Oh, and when you get to the seams, you need to be sure to go right through the center, otherwise your pin will get stuck behind your open seams.  I like to push down slightly on the seam to "open" it in the middle, this seemed to aid in getting the pin right through the center ;)

 Once you feed the elastic all the way through the cover and out the opposite end you will need to stretch out your cover.  See how it gets all bunched up.  I find the easiest way to do this is to pin the safety pin to myself, that way you don't have to worry about it sucking back into the casing.  Then just smooth the fabric over the elastic until all the bunching is out ;)
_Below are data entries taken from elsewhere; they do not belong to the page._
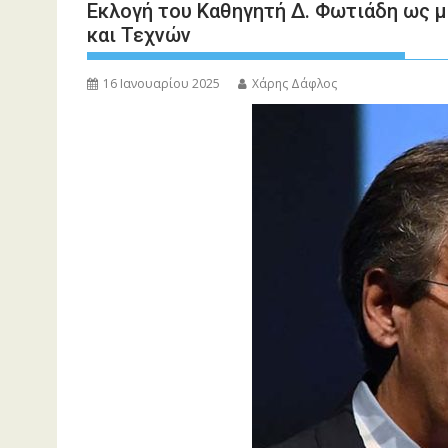
Εκλογή του Καθηγητή Δ. Φωτιάδη ως 
και Τεχνών
16 Ιανουαρίου 2025
Χάρης Δάφλος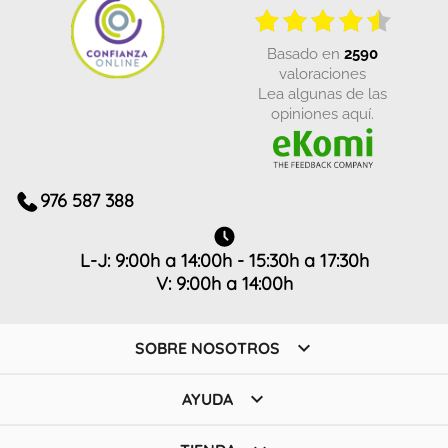
basado en
2590
valoraciones
Lea algunas de las
opiniones aquí.
976 587 388
L-J: 9:00h a 14:00h - 15:30h a 17:30h
V: 9:00h a 14:00h

SOBRE NOSOTROS

AYUDA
Now, pin the two ends of the elastic together and cut the extra elastic about an inch away from the pin.

And now it is time to put it all together!!!  Lay your finished batting on the ironing board.  Make sure it is centered by finger pressing the ends over the edge and ensuring that they reach the lip on the side of your frame.

Now, without shifting the batting, place the rainbow cover over the top of the batting and allowing the elastic casing to curl under the edge of the ironing board.  I found that it is much easier to start on the pointed end of the iron, it doesn't shift near as much as the other end, and if you have a second body to hold the batting and cover on that end while you move your cover over the bottom, way easier ;)
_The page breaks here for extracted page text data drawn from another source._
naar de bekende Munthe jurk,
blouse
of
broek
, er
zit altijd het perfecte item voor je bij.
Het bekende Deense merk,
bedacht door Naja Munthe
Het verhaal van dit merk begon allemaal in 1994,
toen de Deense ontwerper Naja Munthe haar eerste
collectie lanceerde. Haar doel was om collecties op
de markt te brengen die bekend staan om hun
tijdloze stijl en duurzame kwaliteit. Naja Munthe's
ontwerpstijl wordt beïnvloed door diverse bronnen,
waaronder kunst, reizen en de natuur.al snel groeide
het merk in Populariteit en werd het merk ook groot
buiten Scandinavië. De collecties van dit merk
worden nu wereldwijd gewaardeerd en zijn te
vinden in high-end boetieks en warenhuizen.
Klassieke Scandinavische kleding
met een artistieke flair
 Now all that is left is to grab that elastic under your ironing board and pull, pull, pull.  Pull on the elastic until the cover is pulled taught under your frame.  Pin the two pieces of elastic together and then allow it to ease into that gap in the casing. (sorry this picture is blurry) I just left my extra elastic hanging (just in case my pin ever pops and I need to re-thread it :)

And now your beautiful Rainbow Ironing Board Cover is finished and you are ready to get pressing!!!

I pressed for two hours last night and loved every minute of it.  You just can't help smile when looking at such a pretty rainbow ;)     I hope you enjoy this tutorial and if you make your own Rainbow Ironing Board Cover I would love to see it.  You can add it to my Flickr Group here ;)

Well, I am off to do some more pressing.  Eeekkk, I just squeal every time I walk through the sewing room now.   I love, love, love it!!!